**Task prompt:** Reproduce the text of every item below word for word, with no changes. Leave the pictures out of your answer.

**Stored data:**

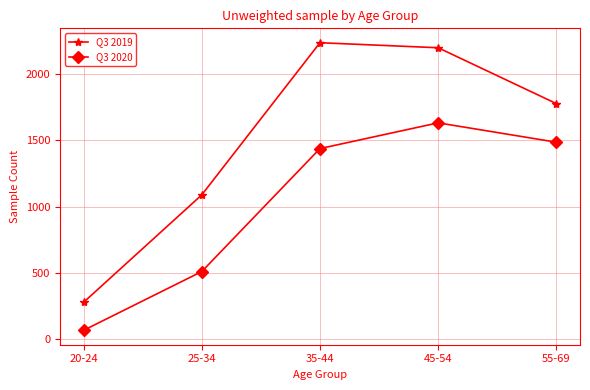

Reading left to right, transcribe all the data shown in this chart.

Q3 2019: 278	1088	2235	2197	1776
Q3 2020: 67	510	1437	1631	1485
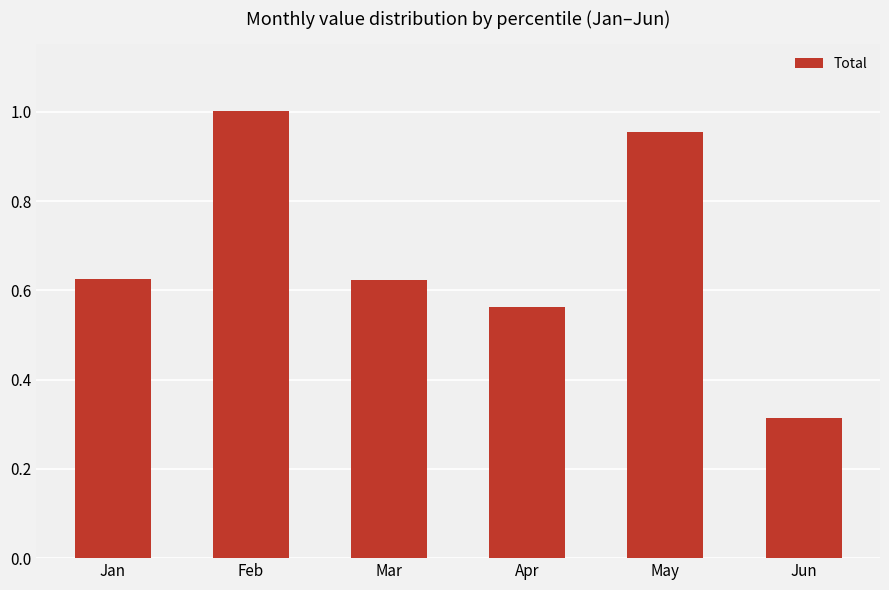

What is the average value?

0.7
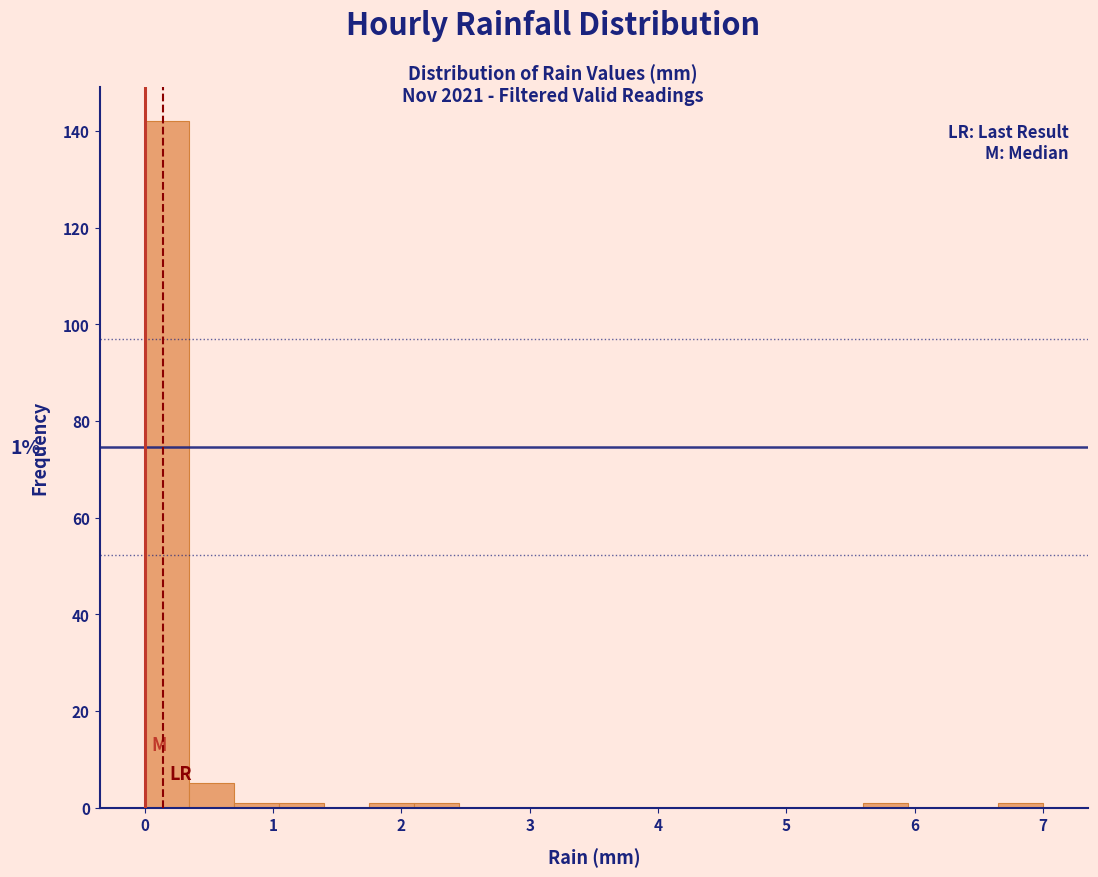

Around what value on the x-axis is the tallest bar? Give the approximate position of its centre, as read against the axis.

0.2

**Result:**
Reading left to right, transcribe all the data shown in this chart.

Q3 2019: 278	1088	2235	2197	1776
Q3 2020: 67	510	1437	1631	1485

What is the average value?

0.7

Around what value on the x-axis is the tallest bar? Give the approximate position of its centre, as read against the axis.

0.2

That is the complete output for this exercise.